[PROVIDED RECORDS]
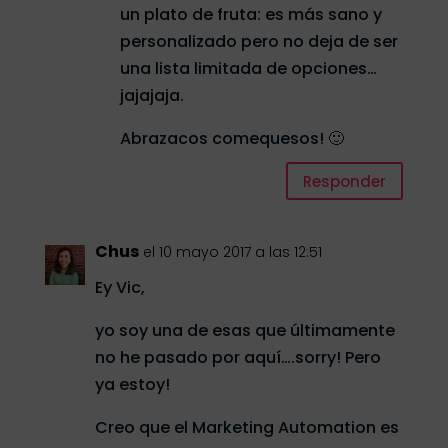
un plato de fruta: es más sano y
personalizado pero no deja de ser
una lista limitada de opciones…
jajajaja.
Abrazacos comequesos! 🙂
Responder
Chus
el 10 mayo 2017 a las 12:51
Ey Vic,
yo soy una de esas que últimamente
no he pasado por aquí….sorry! Pero
ya estoy!
Creo que el Marketing Automation es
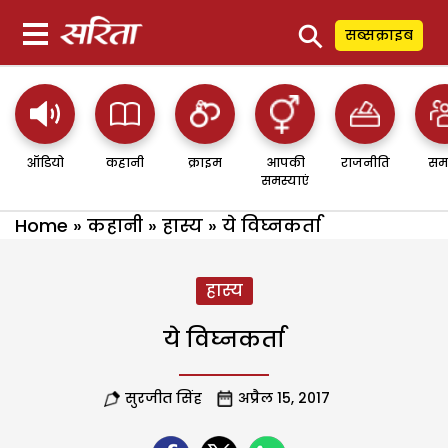
⚲
सब्सक्राइब
ऑडियो
कहानी
क्राइम
आपकी
राजनीति
सम
समस्याएं
Home
»
कहानी
»
हास्य
»
ये विघ्नकर्ता
हास्य
ये विघ्नकर्ता
सुरजीत सिंह
अप्रैल 15, 2017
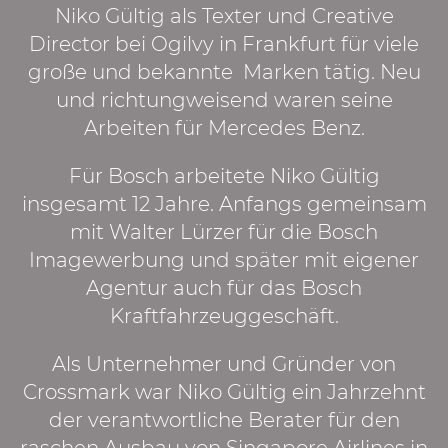
Niko Gültig als Texter und Creative
Director bei Ogilvy in Frankfurt für viele
große und bekannte Marken tätig. Neu
und richtungweisend waren seine
Arbeiten für Mercedes Benz.
Für Bosch arbeitete Niko Gültig
insgesamt 12 Jahre. Anfangs gemeinsam
mit Walter Lürzer für die Bosch
Imagewerbung und später mit eigener
Agentur auch für das Bosch
Kraftfahrzeuggeschäft.
Als Unternehmer und Gründer von
Crossmark war Niko Gültig ein Jahrzehnt
der verantwortliche Berater für den
raschen Ausbau von Singapore Airlines in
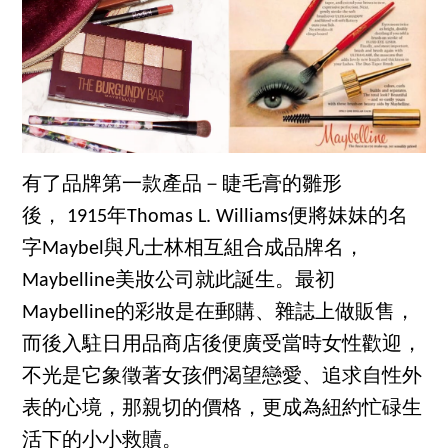
有了品牌第一款產品－睫毛膏的雛形
後， 1915年Thomas L. Williams便將妹妹的名
字Maybel與凡士林相互組合成品牌名，
Maybelline美妝公司就此誕生。最初
Maybelline的彩妝是在郵購、雜誌上做販售，
而後入駐日用品商店後便廣受當時女性歡迎，
不光是它象徵著女孩們渴望戀愛、追求自性外
表的心境，那親切的價格，更成為紐約忙碌生
活下的小小救贖。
[/PROVIDED RECORDS]
## WHAT YOU WILL DO
Output the text of all the data above word for word, with the same line breaks. Leave out the pictures.

## REPLY TO THE EXERCISE
un plato de fruta: es más sano y
personalizado pero no deja de ser
una lista limitada de opciones…
jajajaja.
Abrazacos comequesos! 🙂
Responder
Chus
el 10 mayo 2017 a las 12:51
Ey Vic,
yo soy una de esas que últimamente
no he pasado por aquí….sorry! Pero
ya estoy!
Creo que el Marketing Automation es
⚲
सब्सक्राइब
ऑडियो
कहानी
क्राइम
आपकी
राजनीति
सम
समस्याएं
Home
»
कहानी
»
हास्य
»
ये विघ्नकर्ता
हास्य
ये विघ्नकर्ता
सुरजीत सिंह
अप्रैल 15, 2017
Niko Gültig als Texter und Creative
Director bei Ogilvy in Frankfurt für viele
große und bekannte Marken tätig. Neu
und richtungweisend waren seine
Arbeiten für Mercedes Benz.
Für Bosch arbeitete Niko Gültig
insgesamt 12 Jahre. Anfangs gemeinsam
mit Walter Lürzer für die Bosch
Imagewerbung und später mit eigener
Agentur auch für das Bosch
Kraftfahrzeuggeschäft.
Als Unternehmer und Gründer von
Crossmark war Niko Gültig ein Jahrzehnt
der verantwortliche Berater für den
raschen Ausbau von Singapore Airlines in
有了品牌第一款產品－睫毛膏的雛形
後， 1915年Thomas L. Williams便將妹妹的名
字Maybel與凡士林相互組合成品牌名，
Maybelline美妝公司就此誕生。最初
Maybelline的彩妝是在郵購、雜誌上做販售，
而後入駐日用品商店後便廣受當時女性歡迎，
不光是它象徵著女孩們渴望戀愛、追求自性外
表的心境，那親切的價格，更成為紐約忙碌生
活下的小小救贖。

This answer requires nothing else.